I won’t go on about her. I have enough elsewhere, like here or here. Suffice to say she could eat a seven-course dinner in half an hour, and when she finished her food, all plates were cleared away – even of those who hadn’t been served yet.
We are not amused at the lack of food.
GEORGE at V:
Had a very nervous Christmas dinner in 1932, and didn’t eat a thing – he was about to give the first royal Christmas message.
To the present day… At a typical British royal Christmas, the extended family gather at Sandringham House, arriving in order of inferiority: junior royals first on 23 December, the heir to the throne joining later the next day. e youngest royals decorate the tree under supervision from the monarch, followed by German-style Christmas Eve present-opening and a formal supper.

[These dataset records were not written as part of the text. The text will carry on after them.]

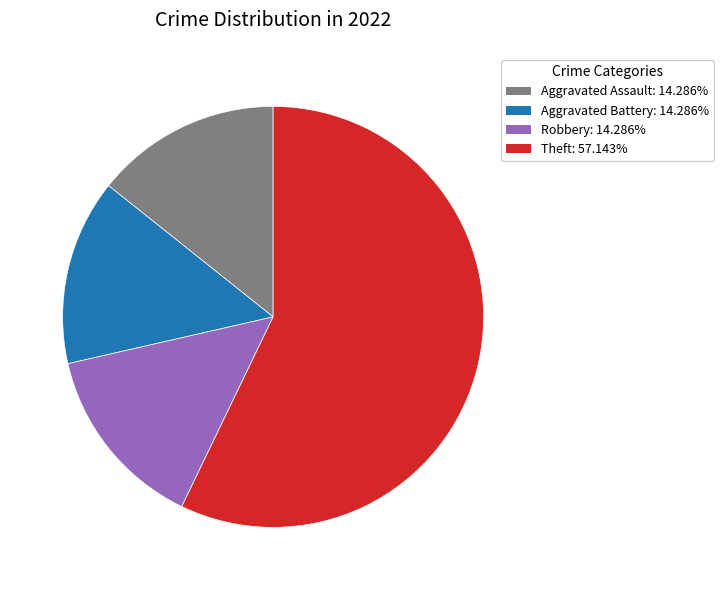

How many slices are in this pie chart?

4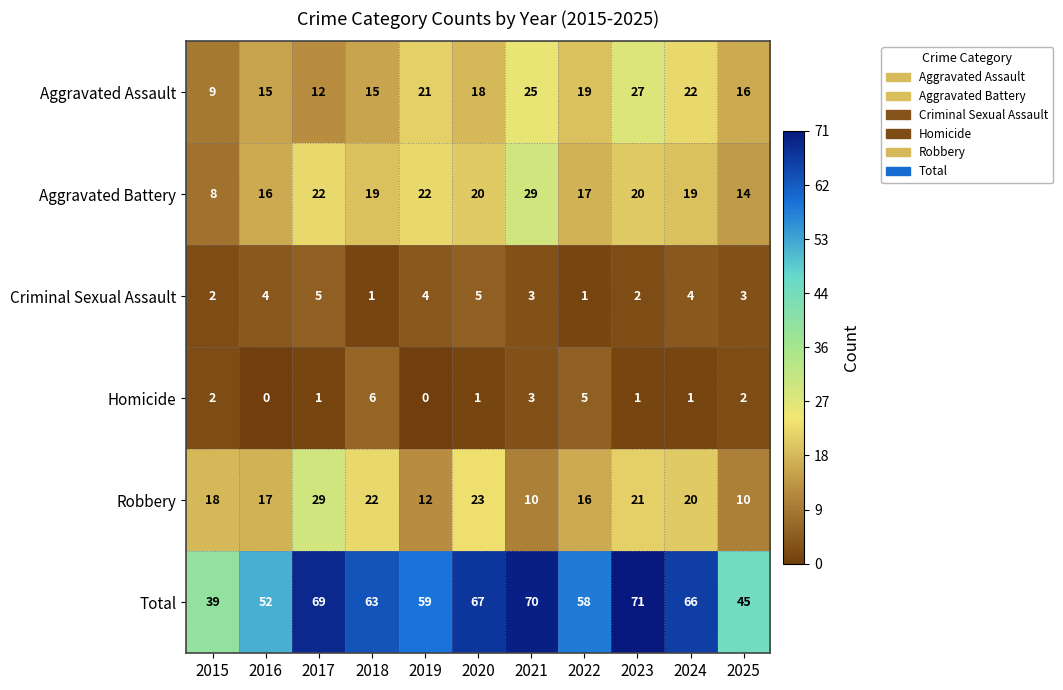

At 2024, list the series in order from smallest to largest.

Homicide, Criminal Sexual Assault, Aggravated Battery, Robbery, Aggravated Assault, Total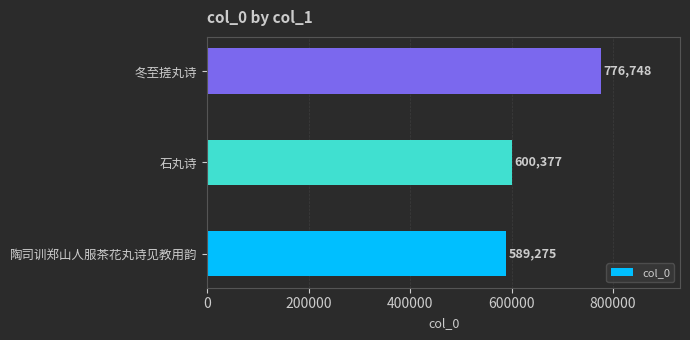

Reading bottom to top, transcribe all the data shown in this chart.

589275	600377	776748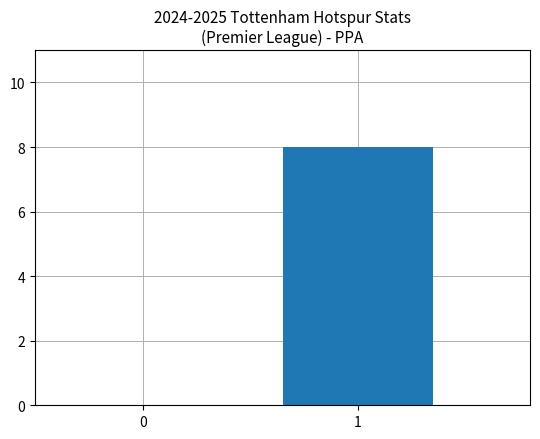

Reading right to left, transcribe all the data shown in this chart.

1=8	0=0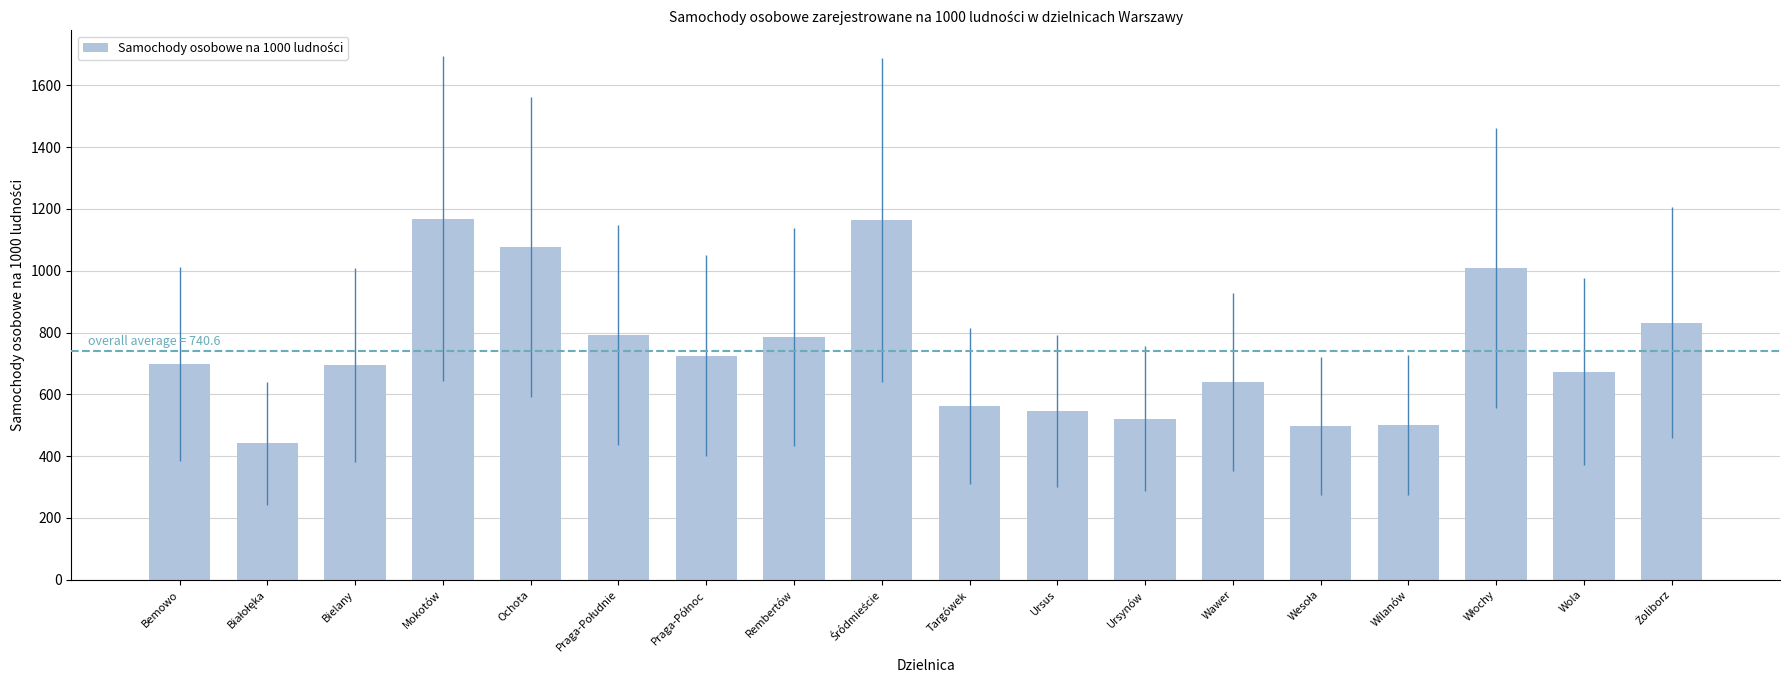

What is the value of the 5th bar from the left?

1078.0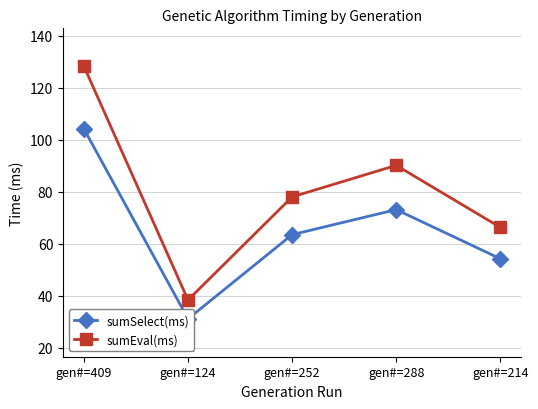

Is the value of sumSelect(ms) at gen#=124 greater than the value of sumEval(ms) at gen#=409?

No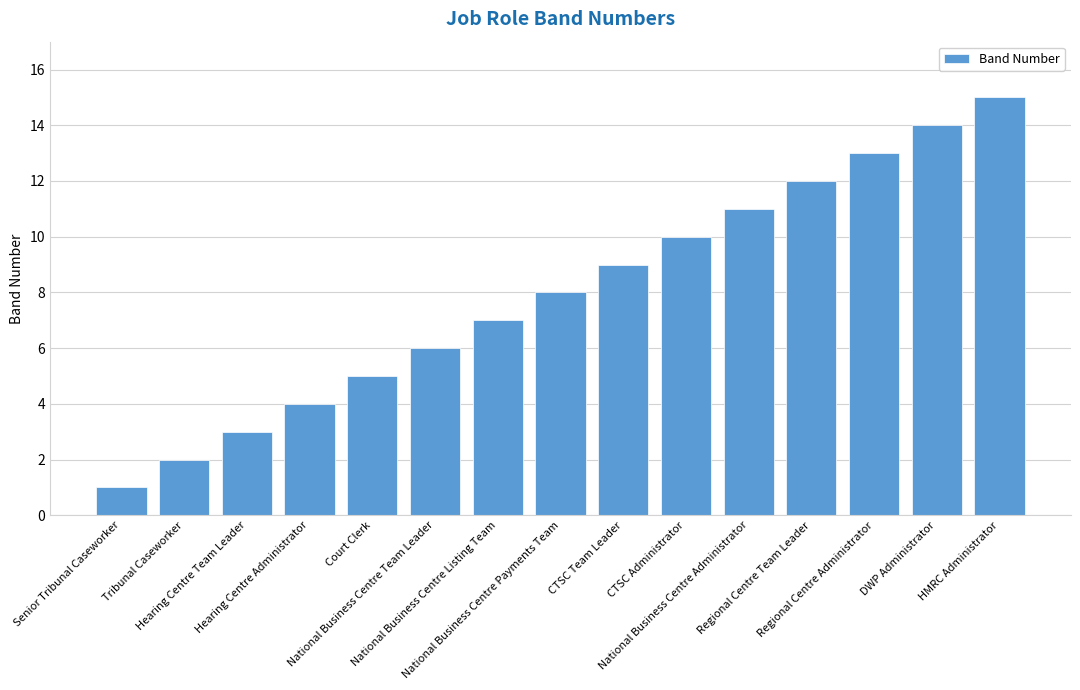

Where is the data nearest to the value 8?

National Business Centre Payments Team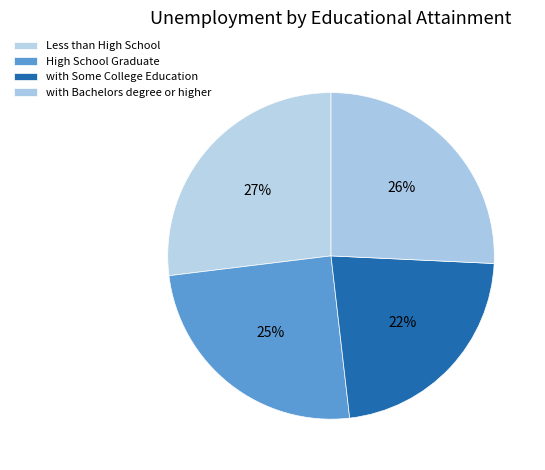

Rank the categories by value from lowest to highest.

with Some College Education, High School Graduate, with Bachelors degree or higher, Less than High School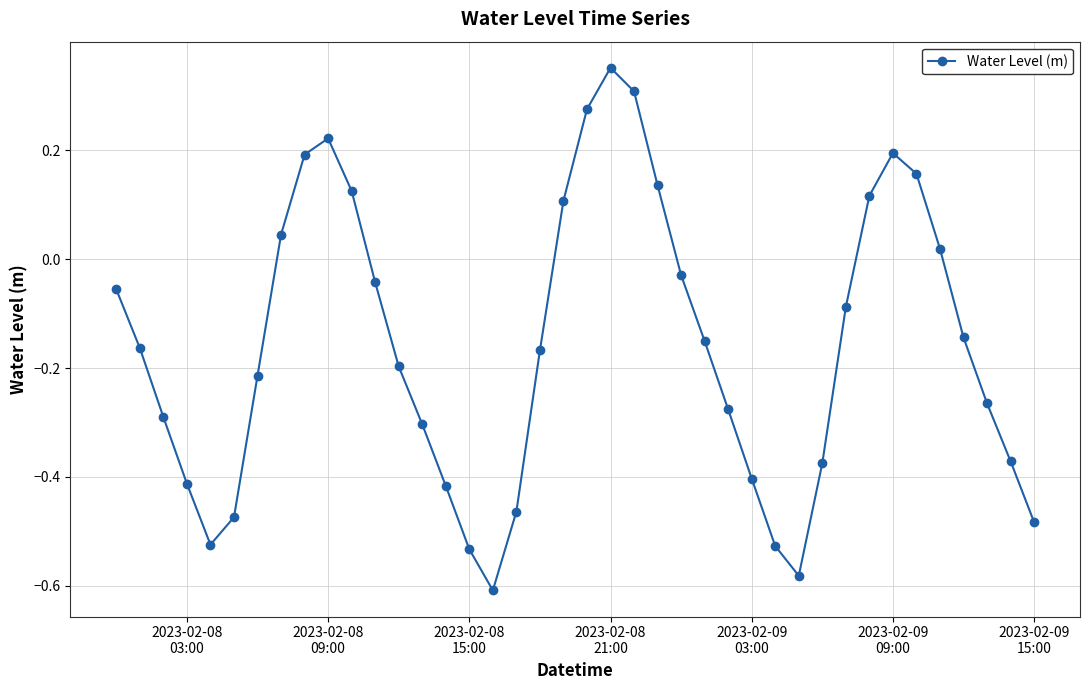

Is this an area chart (filled region under the line)?

No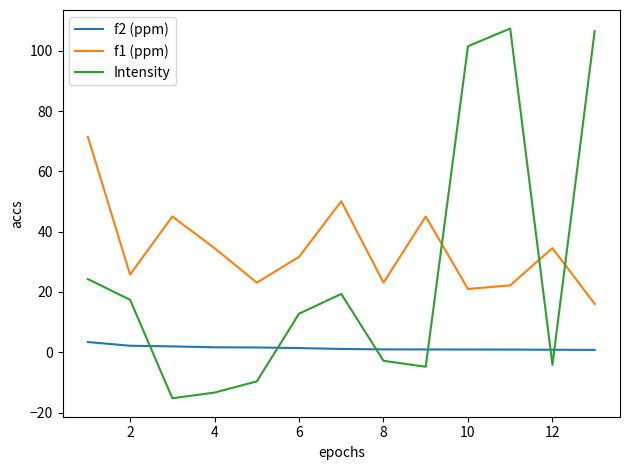

Which series has the widest spread of values?

Intensity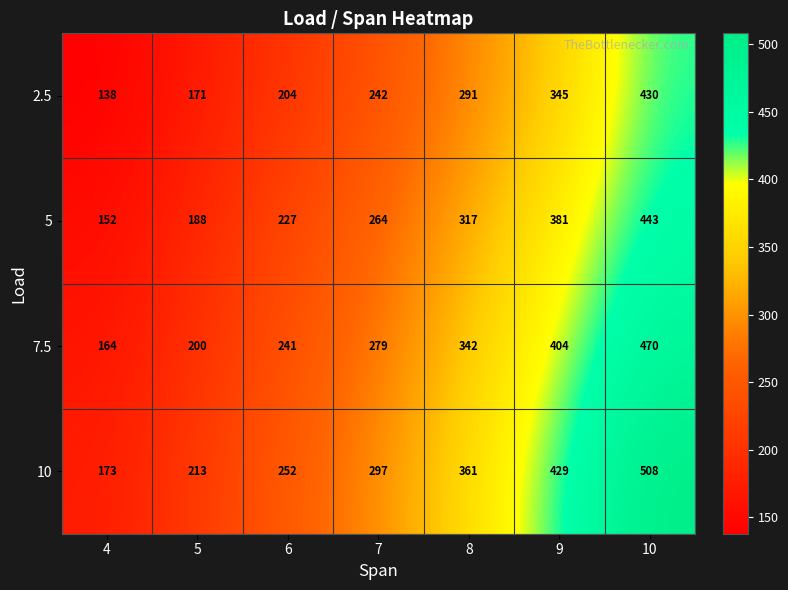

Which series changed the most between 4 and 9?

10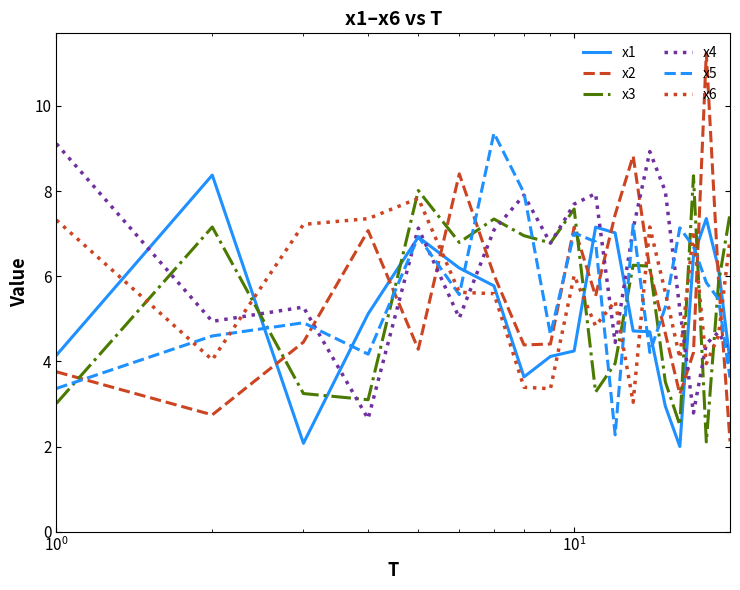

Which series ends up on top after the final intersection of x1 and x3?

x3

Christmas morning sees the customary royal walk to church, possibly harking back to the Holy Days and Fasting Days Act of 1551, which states that every citizen must attend church on Christmas Day, without using any kind of vehicle. The Act was repealed in 1969, though perhaps no one ever told the Queen.
One of her favourite platters is a whole Stilton cheese, pitchforked on top with port poured on to seep through. They say it’s rather nice on a cracker, though surely you’ll dampen the bang and get a soggy crown. Then again, they’ve got enough crowns lying around.